In a case that could affect the rights of as many as 25 million employees, Justice Anthony Kennedy, often the court’s swing vote, suggested Monday through his questions that he would side with employers. But the newest justice, Neil Gorsuch, said nothing during the hour-long session, leaving the outcome of the case unclear.
At issue is whether employers can enforce promises they extract from workers to pursue grievances as individual arbitration cases, rather than as group lawsuits in court.
Justice Ruth Bader Ginsburg called those agreements “yellow dog” contracts, a label that typically refers to the now-illegal practice of requiring workers to give up their right to join a union. Ginsburg said employees have little choice but to agree when an employer demands they sign an arbitration agreement.
“There is no true liberty to contract on the part of the employee,” she said.
The justices are considering three disputes involving wage- and-hour claims, and the ruling probably will apply to discrimination cases as well.
The workers say the 1935 National Labor Relations Act, which protects “concerted activities,” guarantees them the right to press claims as a group, either in arbitration or in court.

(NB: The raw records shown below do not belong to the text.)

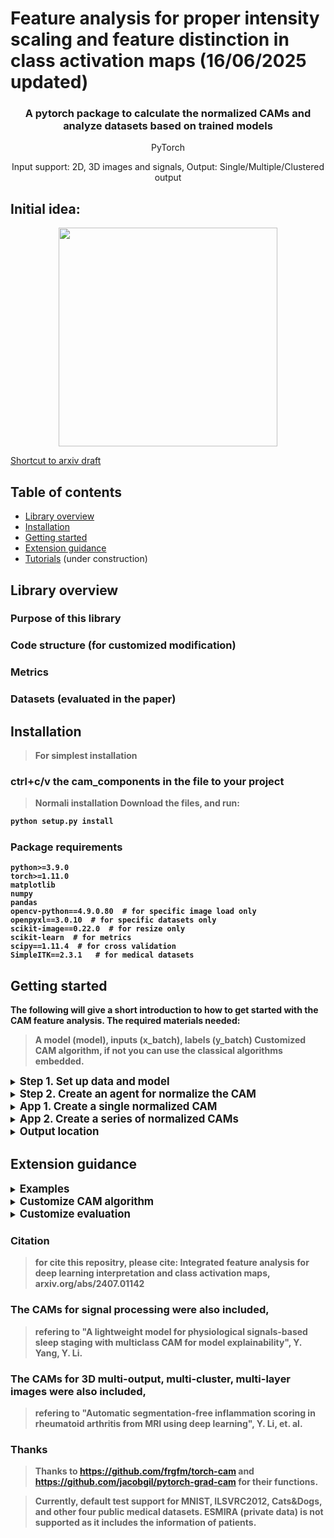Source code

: # Feature analysis for proper intensity scaling and feature distinction in class activation maps (16/06/2025 updated)
</p>
<!--<h1 align="center"><b>Quantus</b></h1>-->
<h3 align="center"><b>A pytorch package to calculate the normalized CAMs and analyze datasets based on trained models</b></h3>
<p align="center">
  PyTorch
<p align="center">
  Input support: 2D, 3D images and signals, Output: Single/Multiple/Clustered output


## Initial idea:
<p align="center">
  <img width="350" src="[ExampleIFA](https://github.com/YanliLi27/IFA/blob/main/example.jpg)">
</p>

[Shortcut to arxiv draft](https://arxiv.org/abs/2407.01142)


## Table of contents
* [Library overview](#library-overview)
* [Installation](#installation)
* [Getting started](#getting-started)
* [Extension guidance](#extension)
* [Tutorials](#tutorials) (under construction)


## Library overview

### Purpose of this library


### Code structure (for customized modification)


### Metrics


### Datasets (evaluated in the paper)




## Installation
> **For simplest installation**
### ctrl+c/v the <b>cam_components<b> in the file to your project
> Normali installation
Download the files, and run:
```bash
python setup.py install
```

### Package requirements
```
python>=3.9.0
torch>=1.11.0
matplotlib
numpy
pandas
opencv-python==4.9.0.80  # for specific image load only
openpyxl==3.0.10  # for specific datasets only
scikit-image==0.22.0  # for resize only
scikit-learn  # for metrics
scipy==1.11.4  # for cross validation
SimpleITK==2.3.1   # for medical datasets
```

## Getting started
The following will give a short introduction to how to get started with the CAM feature analysis. The required materials needed:
> A model (model), inputs (x_batch), labels (y_batch)
> Customized CAM algorithm, if not you can use the classical algorithms embedded.

<details>
<summary><b><big>Step 1. Set up data and model</big></b></summary>
The first step is to have the data and model for calculating the normalized saliency maps, here we take MNIST classification task as an examples. (these predefined lines of code are simplified and adopted from ./runner/predefined_runner.py for easy use.)

```python
import torch
import torchvision
from torchvision import transforms
from cam_components.camagent import CAMAgent
  
# Enable GPU.
device = torch.device("cuda:0" if torch.cuda.is_available() else "cpu")

# Load a pre-trained model.
from predefined.natural_components.models.scratch_model import scratch_mnist
model = scratch_mnist(in_channel=in_channel, num_classes=num_classes)
# load example weights
if device.type == "cpu":
    model.load_state_dict(torch.load("weights/mnist_example.model", map_location=torch.device('cpu')))
else: 
    model.load_state_dict(torch.load("weights/mnist_example.model"))
target_layer:list = [model.conv3]

# Load datasets and make loaders.
dataset = torchvision.datasets.MNIST(root='./sample_data', download=True, transform=transforms.Compose([transforms.ToTensor()]))

# Load a batch of inputs and outputs to use for XAI evaluation.
x_batch, y_batch = iter(torch.utils.data.DataLoader(dataset, batch_size=24)).next()
x_batch, y_batch = x_batch.cpu().numpy(), y_batch.cpu().numpy()
```
</details>

<details>
<summary><b><big>Step 2. Create an agent for normalize the CAM</big></b></summary>
The second step is to create an agent to analyze the CAMs across the dataset and normalize the then generated CAMs.
> For output, you need a name of your task `your_task'.

```python
your_task:str = 'Example'  # name of the task 
agent = CAMAgent(model,   # your model
                 target_layer,  # the layer/layers for obtaining heatmaps
                 dataset,  # Dataset, not Dataloader
                 # The following attributes are typically default
                 groups=1,  # if group conv in your model
                 ram=False,  # for regression tasks, regression activation mapping
                 cam_method='fullcam',  # ['gradcam', , 'fullcam', 'gradcampp', 'xgradcam', ... ]
                 name_str=f'{your_task}',  # output name: './output/*namestr*/im'
                 batch_size=batch_size,  # for acceleration
                 select_category=select_category,  # default to be 0, the target category in your task
                 rescale='norm',  # ['norm', 'tanh']  different method for calibration and rescaling
                 remove_minus_flag=False,  # If only keep the values above 0 in orginal weighted heatmaps
                 scale_ratio=1,  # for better visualization
                 feature_selection='all',  # ['reverse_diff_top', 'max', 'top', 'diff_top', 'freq', 'index', 'all'] feature distinction
                 feature_selection_ratio=1.0,  # The ratio of selected features/all features
                 cam_type='2D')  # Output dimension.

```
</details>


<details>
<summary><b><big>App 1. Create a single normalized CAM</big></b></summary>
To create a single normalized CAM first extend it to shape of 2D [batch, 1, L, W] / 3D [batch, 1, H, L, W].

```python
x_batch, y_batch = iter(test_loader).next()
x_batch, y_batch = x_batch.cpu().numpy(), y_batch.cpu().numpy()
x_indiv, y_indiv = x_batch[0], y_batch[0]  # just example
x_indiv = torch.from_numpy(x_indiv[np.newaxis, :])  # .to(device) if model on device

indiv_cam = Agent.indiv_return(x_indiv, select_category)
# indiv_cam: shape of 2D [batch, 1(Group Conv), 1(category in list), L, W] / 3D [batch, 1(Group Conv), 1(category in list), H, L, W]
```
</details>



<details>
<summary><b><big>App 2. Create a series of normalized CAMs</big></b></summary>
To create a normalized CAM first extend it to shape of 2D [batch, 1, L, W] / 3D [batch, 1, H, L, W].

```python
Agent.creator_main(dataset,   # your dataset, optional - None = use dataset while initialization
                   [categories],    # select the categories
                   eval_act='corr',  # metrics calculation
                   # type of evaluation: 'corr':correlation, 'basic':mask-based evaluation, more see the paper
                   cam_save=True,  # If save the heatmaps in 'output/*namestr*/cam'
                   cluster=None,   # If merge the results of multiple outputs
                   use_origin=False,   # If overlay the original images and the heatmaps
                   max_iter=None)   # early stop steps
```
</details>

<details>
<summary><b><big>Output location</big></b></summary>
For the output, you can create a dir named output for collection, the default is './output/*namestr*/im&cam&figs'.
> Importance matrices for features: './output/*namestr*/im'
> Saved heatmaps: './output/*namestr*/cam'
> Metrics of evalution: './output/*namestr*/figs'
</details>


## Extension guidance

<details>
<summary><b><big>Examples</big></b></summary>
main.py provides some examples of runners, with some predefined tasks and datasets that were presented in the manuscript.
> Find them in the ./runner.
> In main.py, examples were given for generating CAMs of MNIST, ILSVRC2012, Cats&Dogs and other four medical image tasks with the default paths.
</details>


<details>
<summary><b><big>Customize CAM algorithm</big></b></summary>
> Add more CAM methods, please see the './cam_components/methods/*cam.py'
</details>

<details>
<summary><b><big>Customize evaluation</big></b></summary>
> Change the functions for importance matrices and evaluation, see './cam_components/metric/*.py'
</details>


### Citation
> for cite this repositry, please cite: Integrated feature analysis for deep learning interpretation and class activation maps, arxiv.org/abs/2407.01142

### The CAMs for signal processing were also included, 
> refering to "A lightweight model for physiological signals-based sleep staging with multiclass CAM for model explainability", Y. Yang, Y. Li.

### The CAMs for 3D multi-output, multi-cluster, multi-layer images were also included,
> refering to "Automatic segmentation-free inflammation scoring in rheumatoid arthritis from MRI using deep learning", Y. Li, et. al.

### Thanks
> Thanks to https://github.com/frgfm/torch-cam and https://github.com/jacobgil/pytorch-grad-cam for their functions.

> Currently, default test support for MNIST, ILSVRC2012, Cats&Dogs, and other four public medical datasets. ESMIRA (private data) is not supported as it includes the information of patients.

Employers and the Trump administration point to the Federal Arbitration Act, which says judges must enforce arbitration accords like any other contract. Employers say that provision applies even if it means workers must press claims individually.
Kennedy, Chief Justice John Roberts and Justice Samuel Alito expressed skepticism about the workers’ arguments. Kennedy said workers could get “many of the advantages” of a group claim by working with the same attorney.
Over the past decade the Supreme Court has backed arbitration agreements between companies and consumers or other businesses.
Companies say arbitration is more efficient and less expensive than traditional litigation, reducing the pressure to settle meritless cases.
Critics say arbitration — particularly when it includes a ban on class actions — can strip litigants of important rights and make small claims all but impossible to press.
The workers’ lawyer, University of Virginia law professor Daniel Ortiz, told the justices that 25 million employees have signed arbitration accords that bar group claims.
Although the Trump administration is backing the employers, the National Labor Relations Board argued on the side of the workers in Monday’s session. The NLRB now has a Republican majority, but its Democratic-appointed general counsel, Richard Griffin, argued the case.
The court will use three cases to decide the issue. One is an appeal by the NLRB in a fight over alleged underpayments to four workers at an Alabama gas station run by a Murphy USA Inc. unit. The NLRB concluded the company engaged in an unfair labor practice by refusing to let the workers pursue their claims together. A federal appeals court threw out the board’s finding.
The court is also considering an appeal from Epic Systems Corp., a health-care software company being sued by Jacob Lewis, an employee who says the company misclassified him and other technical writers so that they wouldn’t be eligible for overtime.
The third appeal was filed by the accounting firm Ernst & Young LLP, which is fighting allegations that it also misclassified thousands of employees to make them ineligible for overtime pay.
The cases are Epic Systems v. Lewis, 16-285; Ernst & Young v. Morris, 16-300; and NLRB v. Murphy Oil, 16-307. The court will decide all three by June.